• [What the task asks] Please return every line from the entries below that contains the string "cœurs".

Saved data entries
⁂

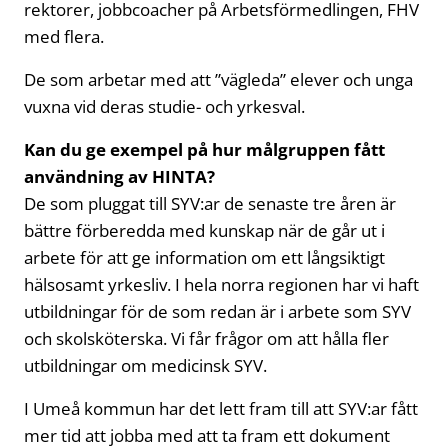
rektorer, jobbcoacher på Arbetsförmedlingen, FHV
med flera.
De som arbetar med att ”vägleda” elever och unga
vuxna vid deras studie- och yrkesval.
Kan du ge exempel på hur målgruppen fått
användning av HINTA?
De som pluggat till SYV:ar de senaste tre åren är
bättre förberedda med kunskap när de går ut i
arbete för att ge information om ett långsiktigt
hälsosamt yrkesliv. I hela norra regionen har vi haft
utbildningar för de som redan är i arbete som SYV
och skolsköterska. Vi får frågor om att hålla fler
utbildningar om medicinsk SYV.
I Umeå kommun har det lett fram till att SYV:ar fått
mer tid att jobba med att ta fram ett dokument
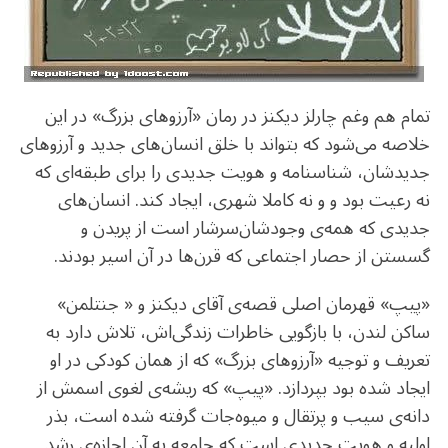
تمام هم وغم چارلز دیکنز در رمان «آرزوهای بزرگ» در این
خلاصه می‌شود که بتواند با خلق انسان‌های جدید و آرزوهای
جدید‌شان، شناسنامه و هویت جدیدی را برای طبقه‌ای که
نه رعیت بود و و نه کاملا شهری، ایجاد کند. انسان‌های
جدیدی که همه‌ی وجودشان‌سرشار است از پریدن و
گسستن از حصار اجتماعی که قرن‌ها در آن اسیر بودند.
«پیپ» قهرمان اصلی قصه‌ی آقای دیکنز و « جنتلمن»
ساکن لندن، با بازگویی خاطرات زندگی‌اش، تلاش دارد به
تعریف و توجیه «آرزوهای بزرگ» که از همان کودکی در او
ایجاد شده بود بپردازد. «پیپ» که ریشه‌ی لغوی اسمش از
دانه‌ی سیب و پرتقال و میوه‌جات گرفته شده است، بذر
اولیه‌ و هویت جدیدی است که جامعه به آن اجازه‌ی رشد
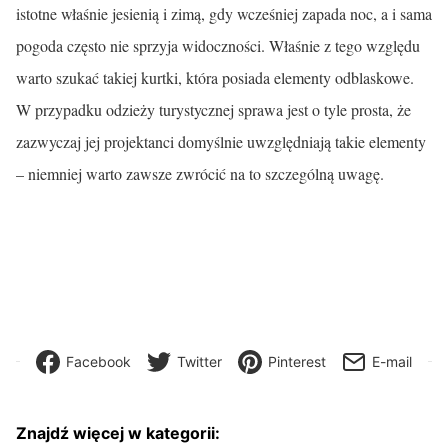
istotne właśnie jesienią i zimą, gdy wcześniej zapada noc, a i sama
pogoda często nie sprzyja widoczności. Właśnie z tego względu
warto szukać takiej kurtki, która posiada elementy odblaskowe.
W przypadku odzieży turystycznej sprawa jest o tyle prosta, że
zazwyczaj jej projektanci domyślnie uwzględniają takie elementy
– niemniej warto zawsze zwrócić na to szczególną uwagę.
Facebook
Twitter
Pinterest
E-mail
Znajdź więcej w kategorii:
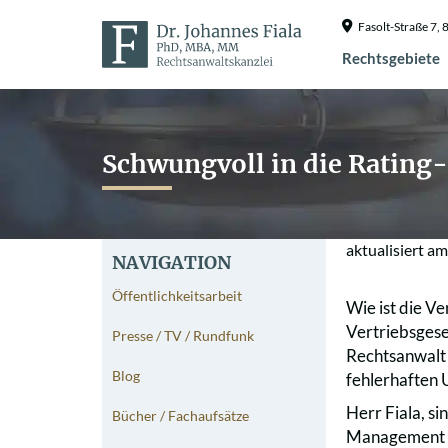
Fasolt-Straße 7
Rechtsgebiete
Schwungvoll in die Rating-
aktualisiert a
NAVIGATION
Öffentlichkeitsarbeit
Wie ist die V
Vertriebsgese
Presse / TV / Rundfunk
Rechtsanwalt 
Blog
fehlerhaften 
Herr Fiala, si
Bücher / Fachaufsätze
Management un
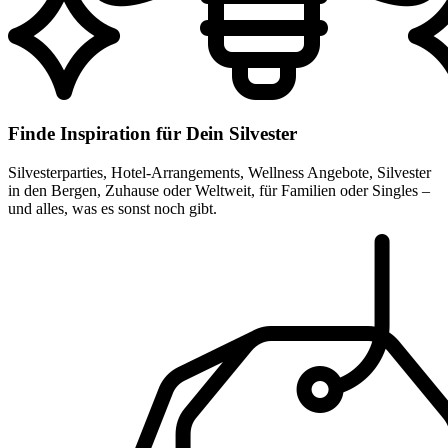
Finde Inspiration für Dein Silvester
Silvesterparties, Hotel-Arrangements, Wellness Angebote, Silvester
in den Bergen, Zuhause oder Weltweit, für Familien oder Singles –
und alles, was es sonst noch gibt.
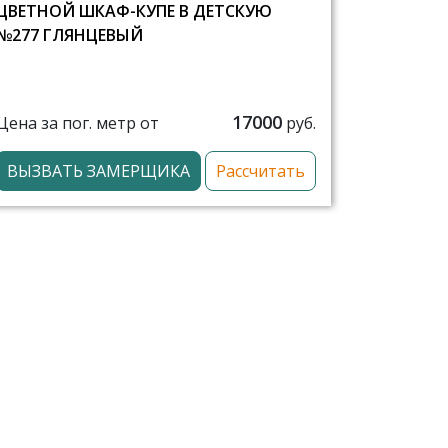
ЦВЕТНОЙ ШКАФ-КУПЕ В ДЕТСКУЮ
№277 ГЛЯНЦЕВЫЙ
17000
Цена за пог. метр от
руб.
ВЫЗВАТЬ ЗАМЕРЩИКА
Рассчитать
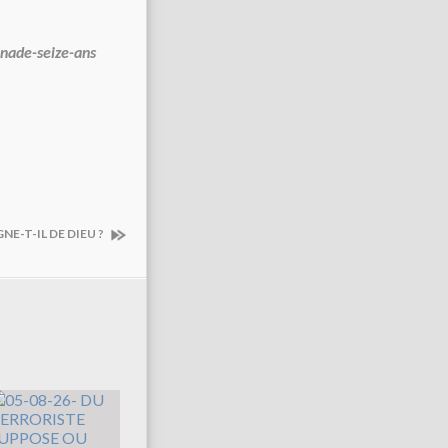
nade-seize-ans
NE-T-IL DE DIEU ?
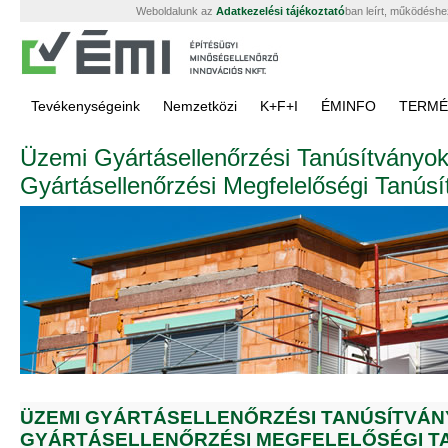
Weboldalunk az
Adatkezelési tájékoztató
ban leírt, működéshe
Tevékenységeink
Nemzetközi
K+F+I
ÉMINFO
TERMÉ
Üzemi Gyártásellenőrzési Tanúsítványo
Gyártásellenőrzési Megfelelőségi Tanús
ÜZEMI GYÁRTÁSELLENŐRZÉSI TANÚSÍTVÁN
GYÁRTÁSELLENŐRZÉSI MEGFELELŐSÉGI T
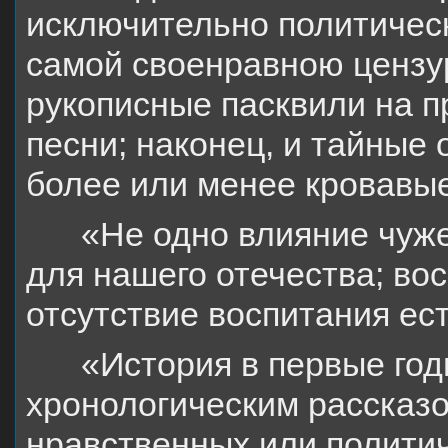
исключительно политичес
самой своенравною цензу
рукописные пасквили на п
песни; наконец, и тайные
более или менее кровавые
«Не одно влияние чуж
для нашего отечества; вос
отсутствие воспитания ест
«История в первые го
хронологическим рассказо
нравственных или политич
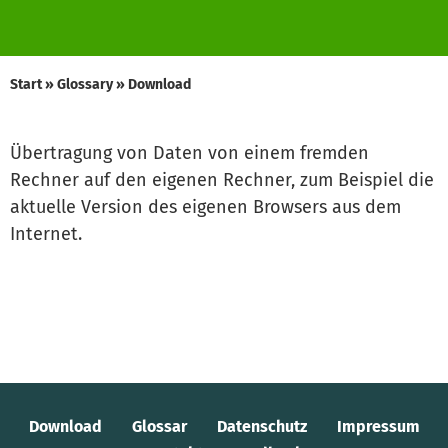
Start
»
Glossary
»
Download
Übertragung von Daten von einem fremden
Rechner auf den eigenen Rechner, zum Beispiel die
aktuelle Version des eigenen Browsers aus dem
Internet.
Download
Glossar
Datenschutz
Impressum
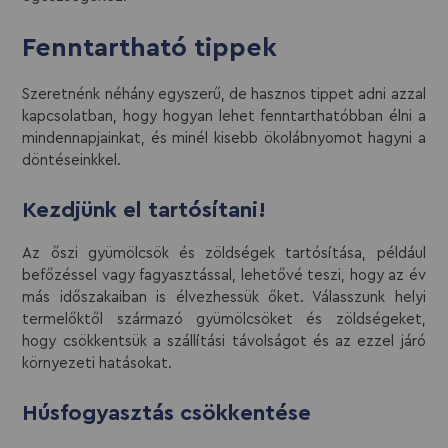
Fenntartható tippek
Szeretnénk néhány egyszerű, de hasznos tippet adni azzal
kapcsolatban, hogy hogyan lehet fenntarthatóbban élni a
mindennapjainkat, és minél kisebb ökolábnyomot hagyni a
döntéseinkkel.
Kezdjünk el tartósítani!
Az őszi gyümölcsök és zöldségek tartósítása, például
befőzéssel vagy fagyasztással, lehetővé teszi, hogy az év
más időszakaiban is élvezhessük őket. Válasszunk helyi
termelőktől származó gyümölcsöket és zöldségeket,
hogy csökkentsük a szállítási távolságot és az ezzel járó
környezeti hatásokat.
Húsfogyasztás csökkentése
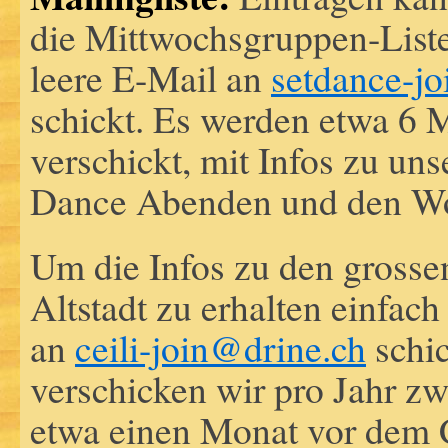
die Mittwochsgruppen-List
leere E-Mail an
setdance-j
schickt. Es werden etwa 6 M
verschickt, mit Infos zu uns
Dance Abenden und den W
Um die Infos zu den grossen
Altstadt zu erhalten einfach
an
ceili-join@drine.ch
schic
verschicken wir pro Jahr zw
etwa einen Monat vor dem C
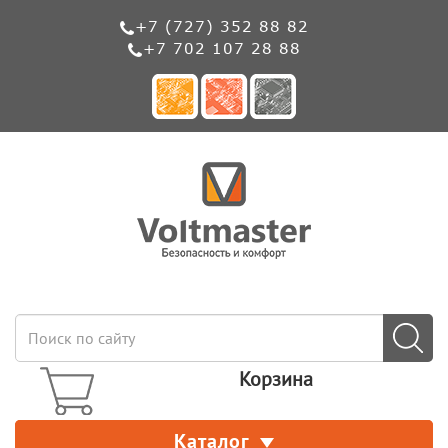
+7 (727) 352 88 82
+7 702 107 28 88
Корзина
Каталог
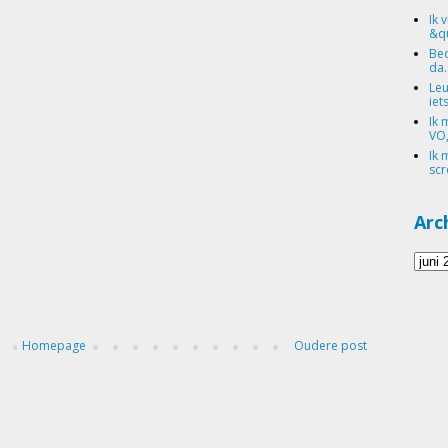
Ik 
&qu
Bed
da.
Leu
iets
Ik 
VO,
Ik 
scr
Arc
Homepage
Oudere post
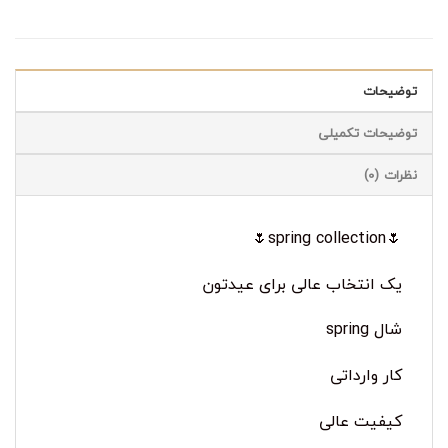
توضیحات
توضیحات تکمیلی
نظرات (0)
🌷spring collection🌷
یک انتخاب عالی برای عیدتون
شال spring
کار وارداتی
کیفیت عالی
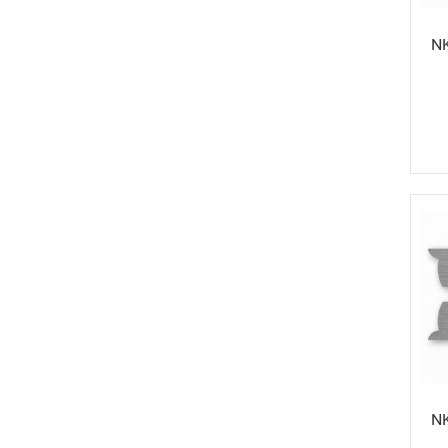
NK
NK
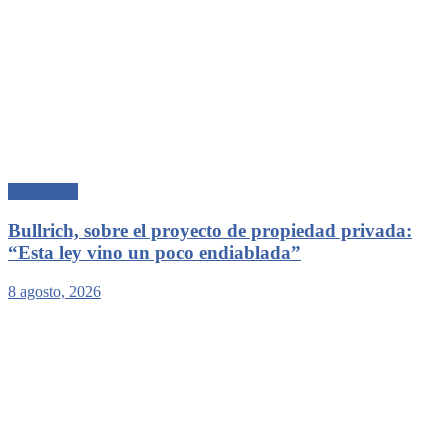
Nacionales
Bullrich, sobre el proyecto de propiedad privada:
“Esta ley vino un poco endiablada”
8 agosto, 2026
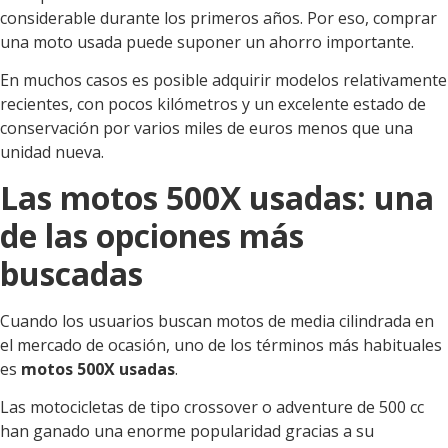
considerable durante los primeros años. Por eso, comprar
una moto usada puede suponer un ahorro importante.
En muchos casos es posible adquirir modelos relativamente
recientes, con pocos kilómetros y un excelente estado de
conservación por varios miles de euros menos que una
unidad nueva.
Las motos 500X usadas: una
de las opciones más
buscadas
Cuando los usuarios buscan motos de media cilindrada en
el mercado de ocasión, uno de los términos más habituales
es
motos 500X usadas
.
Las motocicletas de tipo crossover o adventure de 500 cc
han ganado una enorme popularidad gracias a su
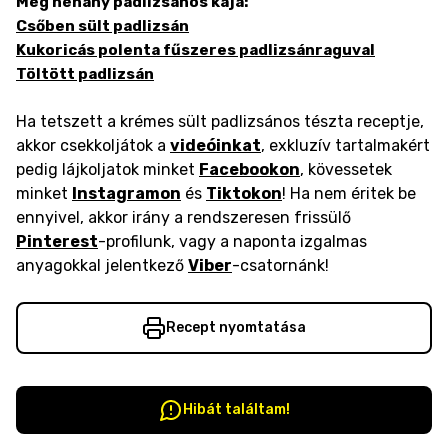
Még néhány padlizsános kaja:
Csőben sült padlizsán
Kukoricás polenta fűszeres padlizsánraguval
Töltött padlizsán
Ha tetszett a krémes sült padlizsános tészta receptje,
akkor csekkoljátok a
videóinkat
, exkluzív tartalmakért
pedig lájkoljatok minket
Facebookon
, kövessetek
minket
Instagramon
és
Tiktokon
! Ha nem éritek be
ennyivel, akkor irány a rendszeresen frissülő
Pinterest
-profilunk, vagy a naponta izgalmas
anyagokkal jelentkező
Viber
-csatornánk!
Recept nyomtatása
Hibát találtam!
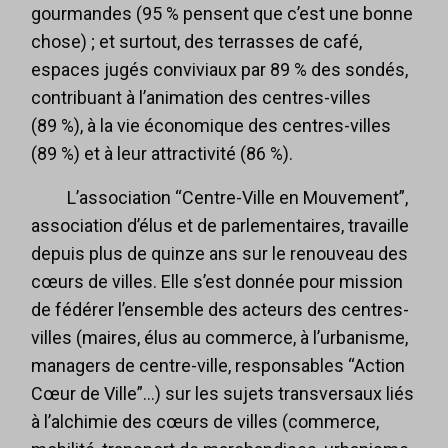
gourmandes (95 % pensent que c’est une bonne
chose) ; et surtout, des terrasses de café,
espaces jugés conviviaux par 89 % des sondés,
contribuant à l’animation des centres-villes
(89 %), à la vie économique des centres-villes
(89 %) et à leur attractivité (86 %).
L’association “Centre-Ville en Mouvement”,
association d’élus et de parlementaires, travaille
depuis plus de quinze ans sur le renouveau des
cœurs de villes. Elle s’est donnée pour mission
de fédérer l’ensemble des acteurs des centres-
villes (maires, élus au commerce, à l’urbanisme,
managers de centre-ville, responsables “Action
Cœur de Ville”…) sur les sujets transversaux liés
à l’alchimie des cœurs de villes (commerce,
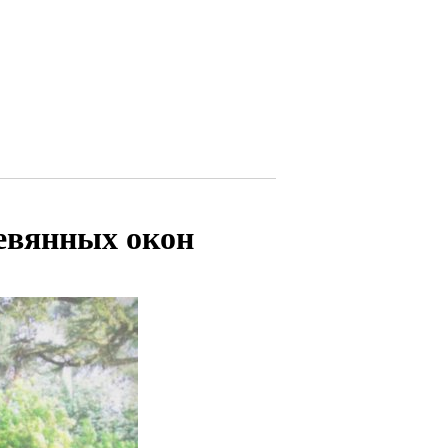
евянных окон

⁂

• [Expected answer]
cœurs de villes. Elle s’est donnée pour mission
à l’alchimie des cœurs de villes (commerce,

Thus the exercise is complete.